The icy adventure of a lifetime awaits four Stellenbosch University (SU) engineering students are aboard South Africa’s SA Agulhas II polar supply and research vessel.
Their research work commenced as soon as the ship left the harbour on Thursday July 18, because the students are aboard to investigate the vessel itself.
Armand van Zuydam of East London, Nicole Taylor of Stellenbosch, Martinique Engelbrecht of Concordia in the Northern Cape and Jesslyn Bossau of Windhoek in Namibia are working towards Masters degrees in mechanical or mechatronic engineering.
The four students are part of the sound and vibration research group of the SU department of mechanical and mechatronic engineering, under leadership of director, Professor Annie Bekker.
Their mission is to study how the steel structure of the SA Agulhas II responds to the slamming of waves as it navigates rough seas towards the polar regions, and how passengers experience the subsequent vibrations and movements caused by the wave action and ship engines.
The focus is on measuring full-scale vibration, how the ship’s shafts are twisted by ice- and water- interaction with the propellers, and how people experience such vibrations.
“In this new era of data and industry 4.0 these measurements are aimed at progressing beyond hindsight, but further forward towards the development of systems by which ship and human responses can be monitored and predicted,” says Professor Bekker.
Around 200 different measurements will be taken during the course of the voyage to collect real-time data.
During the previous few weeks, the students had already put in place specifically designed sensors and computer software for this purpose.
“A unique aspect of this instrumentation is a 30 sensor acceleration system, which was custom developed by SU. This enables researchers to track the displacement and deformation of the ship’s structure as she encounters the harsh environment,” says Professor Bekker.
The students’ work is part of an ongoing monitoring project of the ship which commenced in 2012 when the then newly built vessel undertook its first ice tests in the Baltic Sea.
SU has been part of the research project since its inception, and continues the work in conjunction with Aalto University in Finland.
The research is funded by South Africa’s National Research Foundation, and the Academy of Finland.
Professor Bekker’s team has over the past few years already measured aspects such as the pressure of the ice, and the resulting force it has on the ship’s hull and propulsion system, ice-induced structural vibrations and noise, whole-body vibration comfort, ship dynamics in ice, global ice loads, underwater noise and mechanical and physical sea ice properties.
The four are accompanied by a team of 14 postgraduate students from the university’s department of earth sciences, and six container laboratories.
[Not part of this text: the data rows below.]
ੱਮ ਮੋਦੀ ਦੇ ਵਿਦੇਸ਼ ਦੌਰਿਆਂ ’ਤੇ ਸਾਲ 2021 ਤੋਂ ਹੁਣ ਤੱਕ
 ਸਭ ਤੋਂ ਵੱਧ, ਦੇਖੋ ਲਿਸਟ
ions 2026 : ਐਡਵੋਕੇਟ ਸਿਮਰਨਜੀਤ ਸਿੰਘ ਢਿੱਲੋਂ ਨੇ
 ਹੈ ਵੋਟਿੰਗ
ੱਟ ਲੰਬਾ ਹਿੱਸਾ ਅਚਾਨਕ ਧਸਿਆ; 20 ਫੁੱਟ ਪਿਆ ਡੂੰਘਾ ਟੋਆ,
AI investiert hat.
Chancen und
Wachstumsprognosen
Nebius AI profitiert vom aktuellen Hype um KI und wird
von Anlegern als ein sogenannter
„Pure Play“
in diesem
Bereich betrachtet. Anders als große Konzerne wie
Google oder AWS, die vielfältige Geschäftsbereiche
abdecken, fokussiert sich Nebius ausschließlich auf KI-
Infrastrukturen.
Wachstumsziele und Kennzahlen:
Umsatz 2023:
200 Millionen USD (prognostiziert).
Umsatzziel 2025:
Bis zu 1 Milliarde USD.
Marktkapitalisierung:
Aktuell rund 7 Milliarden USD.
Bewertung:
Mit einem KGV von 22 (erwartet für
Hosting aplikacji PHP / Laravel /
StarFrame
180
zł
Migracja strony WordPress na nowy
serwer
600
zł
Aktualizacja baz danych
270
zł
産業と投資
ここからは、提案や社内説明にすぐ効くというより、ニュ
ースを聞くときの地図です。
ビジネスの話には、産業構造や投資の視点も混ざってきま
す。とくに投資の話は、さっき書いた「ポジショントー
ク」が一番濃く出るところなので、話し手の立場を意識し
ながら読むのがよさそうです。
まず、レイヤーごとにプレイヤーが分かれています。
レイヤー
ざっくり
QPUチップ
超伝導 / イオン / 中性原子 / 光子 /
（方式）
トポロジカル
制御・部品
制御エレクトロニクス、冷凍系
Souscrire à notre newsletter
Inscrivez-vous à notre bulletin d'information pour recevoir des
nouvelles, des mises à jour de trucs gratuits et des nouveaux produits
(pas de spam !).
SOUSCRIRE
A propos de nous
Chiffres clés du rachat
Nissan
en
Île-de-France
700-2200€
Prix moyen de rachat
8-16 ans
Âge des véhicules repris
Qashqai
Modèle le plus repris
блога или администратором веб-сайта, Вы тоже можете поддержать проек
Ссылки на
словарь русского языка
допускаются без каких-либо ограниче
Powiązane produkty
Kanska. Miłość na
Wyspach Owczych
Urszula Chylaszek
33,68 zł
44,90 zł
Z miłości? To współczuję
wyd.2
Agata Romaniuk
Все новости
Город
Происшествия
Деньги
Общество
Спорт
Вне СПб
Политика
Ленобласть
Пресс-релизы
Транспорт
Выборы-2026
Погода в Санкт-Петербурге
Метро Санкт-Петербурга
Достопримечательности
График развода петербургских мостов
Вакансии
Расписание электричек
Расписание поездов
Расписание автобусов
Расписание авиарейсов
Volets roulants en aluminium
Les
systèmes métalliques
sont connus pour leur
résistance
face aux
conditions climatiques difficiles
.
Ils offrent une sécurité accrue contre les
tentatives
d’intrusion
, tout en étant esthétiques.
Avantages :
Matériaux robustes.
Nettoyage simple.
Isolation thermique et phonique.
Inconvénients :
Dr Susanne Fietz, an environmental geochemist in the SU department of earth sciences, says they are following an interdisciplinary approach to better understand the link between ocean geochemistry and microorganisms such as phytoplankton and bacteria in the ocean.
“The new knowledge gained will help us to understand natural and man-made impacts on the marine ecosystem,” says Dr Fietz.
The group consists of two postdoctoral students, Dr Jan-Lukas Menzel and Dr Saumik Samanata; six PhD students, Jean Loock, Ryan Cloete, Ismael Kangueehi, Johan Viljoen, Margaret Ogundare and Asmita Singh; and five MSc students, Tara de Jongh, Raya Stavreva, Zandria Jordaan and Herman Boock.
Two international students, Bernhard Wenzel from TU Braunschweig in Germany, and Jennifer Mary Ivanoff from the University of Las Palmas de Gran Canaria in Spain, are on board.